Meraya çıkmamış kuzularda parazit mücadelesi gerekmez. Kuzular 45 günlük olunca canlı ağırlıklarıda 15 – 20 kg olmalıdır. Bu ağırlığa ulaşacak kuzularıda sağlıklı bir yerli sürüye etçilik vasıfları iyi olan Karacabey merinosu, Konya merinosu ve bazı özel kuruluşların ithal etikleri etçi koçlar gibi kültür ırkı koçu yerli anaç sürüyle melezleyerek elde edebilir. Çünkü birinci melez döller genelde hem annenin hemde babanın üstün yönlerine sahip olarak doğmaktadırlar. Kuzuları erkenden kesiyoruz kuzu 8 – 10 kilo olunca doğru kasaba gidiyor. Bu hem çiftçinin kaybı hemde ülkenin kaybı demektir. Kuzular 1,5 – 2 ay süt emdikden sonra 2 ay kadar beşiye alındıkdan sonra 35 – 40 kg kolayca ulaşabilirler bundan sonra satılmaları daha uygun olur. Yapılan bir çok araştırma göstermiştir ki 40 kg canlı ağırlıktan sonra kazanılan her kg canlı ağırlık daha çok iç yağı ve kalıp yağ şeklinde olur. Bu durum aynı zamanda kesimhanelerde etin kaliteli kuzu eti fiyatlarından alınmasında sıkıntılar oluşturur.
Eskiden beri şikayetçi olduğumuz erken kuzu kesiminin bu şekilde önüne geçmiş oluruz ve her yıl 100 binlerce kayıp olan et kaybını engellemiş oluruz. Bu sistemin ayrı bir avatanjida yavrusu beşiye alınacak anaç köyünün 45 gün sağımına devam edilerek süten bir kazanım sağlanmasıdır. Elde edilecek bu sütle yavruya verilecek beşi yemlerinin masrafları karşılanabilinir. Bazı bölgelerin toprak ve bitkilerinde selenyum eksikliği görünür buralarda kuzularda beyaz kaş hastalığı ortaya çıkar onun için kuzulara selenyumlu, e vitaminli, mineral ve vitamin karışımları verilir. Koyunlara has bütün hastalıkara kuzularda yakalanabilir. Ancak yeni doğan yavru kuzulara ağız sütü ve anne sütü uzunca bir süre verilir bunun yanı sıra gerekli bulaşıcı hastalıklara karşı asi yaptırılır.

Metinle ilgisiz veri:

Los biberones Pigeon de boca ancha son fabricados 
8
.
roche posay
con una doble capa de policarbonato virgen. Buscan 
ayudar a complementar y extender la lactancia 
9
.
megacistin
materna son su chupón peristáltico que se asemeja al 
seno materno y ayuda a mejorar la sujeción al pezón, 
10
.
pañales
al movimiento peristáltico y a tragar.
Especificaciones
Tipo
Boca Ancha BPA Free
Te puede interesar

Kuzu performansını düşürdüğü ve ölümlere sebep olduğu için hastalıklar konusunda dikkatli olunması gerekir. İç ve dış parazitler ise hayvanın yediğine ortaktır hayvanı halsiz düşürür onun için ise parazit mücadelesi yaparak başlamak gereklidir. Koyunculukta amaç karlılık olduğunda göre gerek iş gücünden gerekse hayvanların beşi gücünden en iyi şekilde yararlanılmalıdır. İşte bu sebeple kuzu büyütme ile beşi birbirinden ayrı düşünülemez yeterli ve iyi koşularda büyütülen kuzuların beşisinden alınacak sonuç kuzu büyütme döneminde yetersiz beslenmiş kuzuların beşi sonucuna göre daha iyi olur buda karlılığı etkileyen önemli bir etkendir.